→ What you need to do
Go to the line holding "Figure 13: Variation" in the entries below and write out exactly every line down to and including the line holding "Table 3. Relevance of the Sobol".

→ Dataset content

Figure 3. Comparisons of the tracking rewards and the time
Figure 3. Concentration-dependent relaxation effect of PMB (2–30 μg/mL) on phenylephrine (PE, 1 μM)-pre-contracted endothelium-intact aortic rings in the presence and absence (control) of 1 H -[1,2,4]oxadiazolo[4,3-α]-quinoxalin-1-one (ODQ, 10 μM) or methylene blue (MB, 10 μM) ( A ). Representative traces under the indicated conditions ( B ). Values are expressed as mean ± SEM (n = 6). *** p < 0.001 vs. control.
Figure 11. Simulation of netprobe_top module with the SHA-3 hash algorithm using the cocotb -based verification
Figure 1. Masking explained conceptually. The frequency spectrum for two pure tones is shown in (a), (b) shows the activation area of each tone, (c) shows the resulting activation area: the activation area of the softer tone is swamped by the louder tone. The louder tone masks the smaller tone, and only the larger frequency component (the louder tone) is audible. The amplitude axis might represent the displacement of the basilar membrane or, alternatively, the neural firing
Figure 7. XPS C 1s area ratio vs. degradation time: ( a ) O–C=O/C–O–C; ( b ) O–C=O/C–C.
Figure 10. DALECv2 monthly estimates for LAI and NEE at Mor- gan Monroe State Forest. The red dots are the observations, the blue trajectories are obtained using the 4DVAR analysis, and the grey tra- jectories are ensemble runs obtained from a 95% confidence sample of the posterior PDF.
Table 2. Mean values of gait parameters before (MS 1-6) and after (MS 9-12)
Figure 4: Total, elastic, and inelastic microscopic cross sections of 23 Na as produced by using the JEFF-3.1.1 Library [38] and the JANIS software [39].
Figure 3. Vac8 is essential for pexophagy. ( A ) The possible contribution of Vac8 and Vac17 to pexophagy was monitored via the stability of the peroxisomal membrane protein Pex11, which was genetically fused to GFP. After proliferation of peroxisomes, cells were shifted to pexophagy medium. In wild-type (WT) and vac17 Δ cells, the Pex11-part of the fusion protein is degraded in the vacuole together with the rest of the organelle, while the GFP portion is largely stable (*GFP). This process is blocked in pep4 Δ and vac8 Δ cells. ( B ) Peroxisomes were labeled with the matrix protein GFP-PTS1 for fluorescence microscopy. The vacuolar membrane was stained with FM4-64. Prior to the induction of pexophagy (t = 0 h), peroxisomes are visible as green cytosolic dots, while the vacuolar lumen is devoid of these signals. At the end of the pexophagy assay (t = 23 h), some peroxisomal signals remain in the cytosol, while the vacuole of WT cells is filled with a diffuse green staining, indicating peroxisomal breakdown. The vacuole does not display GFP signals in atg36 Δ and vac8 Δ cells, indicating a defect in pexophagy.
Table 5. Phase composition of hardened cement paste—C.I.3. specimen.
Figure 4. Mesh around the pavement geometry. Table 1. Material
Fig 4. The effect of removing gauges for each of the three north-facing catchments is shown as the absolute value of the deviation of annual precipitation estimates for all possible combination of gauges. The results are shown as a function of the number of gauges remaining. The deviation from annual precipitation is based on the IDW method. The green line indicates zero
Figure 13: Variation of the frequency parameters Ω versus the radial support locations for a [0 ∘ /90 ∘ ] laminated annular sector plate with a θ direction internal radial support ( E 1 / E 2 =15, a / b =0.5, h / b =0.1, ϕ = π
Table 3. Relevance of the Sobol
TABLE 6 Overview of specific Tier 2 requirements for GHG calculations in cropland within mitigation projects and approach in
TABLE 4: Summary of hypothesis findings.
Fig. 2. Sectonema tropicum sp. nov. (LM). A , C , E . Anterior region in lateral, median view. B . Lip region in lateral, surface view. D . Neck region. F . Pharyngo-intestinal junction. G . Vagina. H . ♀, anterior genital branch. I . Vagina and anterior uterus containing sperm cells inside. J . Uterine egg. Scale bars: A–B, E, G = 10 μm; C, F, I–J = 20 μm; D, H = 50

→ Final answer
Figure 13: Variation of the frequency parameters Ω versus the radial support locations for a [0 ∘ /90 ∘ ] laminated annular sector plate with a θ direction internal radial support ( E 1 / E 2 =15, a / b =0.5, h / b =0.1, ϕ = π
Table 3. Relevance of the Sobol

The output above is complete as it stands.